Tandis qu’il marmonnait de la sorte, je reprenais mon sang-froid et, méprisant ses impertinences, je poursuivis :

– Vous vous trompez absolument en pensant que je parle avec parti pris contre sir Percival, mais le principe que je maintiens est juste. Si vous demandiez l’avis de n’importe quel avocat du voisinage, il vous dirait en tant qu’étranger ce que je vous ai dit en tant qu’ami.
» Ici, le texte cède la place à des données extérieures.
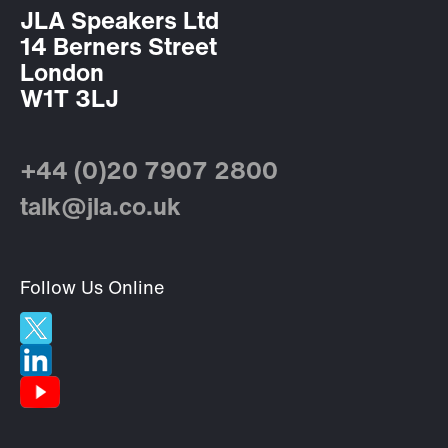
JLA Speakers Ltd
14 Berners Street
London
W1T 3LJ
+44 (0)20 7907 2800
talk@jla.co.uk
Follow Us Online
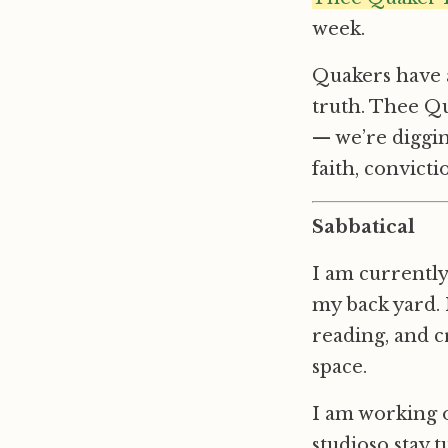
week.
Quakers have a
truth. Thee Qu
— we’re diggin
faith, convict
Sabbatical
I am currently
my back yard. N
reading, and c
space.
I am working o
studioso stay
Il vous dirait que c’est contraire à toutes les règles d’abandonner toute la fortune d’une femme dans les mains de l’homme qu’elle va épouser et refuserait au point de vue légal de donner au mari un avantage de 20 000 livres conditionné par la mort de sa femme !

– Vraiment, Gilmore ? Mais s’il osait me dire la moitié d’une chose aussi horrible, je vous assure que je le ferais mettre immédiatement à la porte par Louis.

– Vous n’arriverez pas à me décontenancer, Mr Fairlie… par amitié pour Laura et par respect pour la mémoire de son père… non, vous n’y arriverez pas. Mais avant que je quitte cette chambre, vous prendrez sur vous seul la responsabilité d’un contrat aussi scandaleux !

– Je vous en prie, Mr Gilmore ! Je vous en prie. Songez donc combien votre temps est précieux, ne le gaspillez pas. Quant à moi, je n’ai pas assez de forces pour discuter avec vous ! Vous désirez me tracasser, vous tracasser vous-même, tracasser Glyde et tracasser Laura, et tout cela au nom de la dernière chose qui semble devoir jamais arriver ! Non ! cher ami, au nom de la tranquillité et de la paix, définitivement, non !

– Alors, si je vous comprends bien, vous vous en tenez à la décision contenue dans votre lettre ?

– Oui, s’il vous plaît. Si heureux de nous être compris enfin ! Asseyez-vous encore un peu, je vous en prie.

Je me dirigeai vers la porte sans répondre. Avant de sortir, je me retournai encore :

– Quoi qu’il arrive, monsieur, souvenez-vous que je vous ai prévenu !

– Louis, dit Mr Fairlie au valet de chambre qui entrait, reconduisez Mr Gilmore et veillez à ce qu’on lui serve un bon lunch.

J’étais trop écœuré pour ajouter un mot ; je le quittai. À 2 h de l’après-midi, je pris le train pour Londres. Le mardi suivant, j’envoyai le contrat remanié qui déshéritait pratiquement les seules personnes à qui miss Fairlie voulait laisser sa fortune. Si je ne l’avais pas fait, un autre avocat l’aurait fait à ma place.

Le rôle que j’ai joué dans cette histoire est maintenant terminé. Je passe la plume à quelqu’un d’autre en concluant tristement, pour ma part, que jamais ma fille, si j’en avais eu une, n’aurait eu un contrat de mariage comme celui que je fus obligé d’établir pour Laura Fairlie.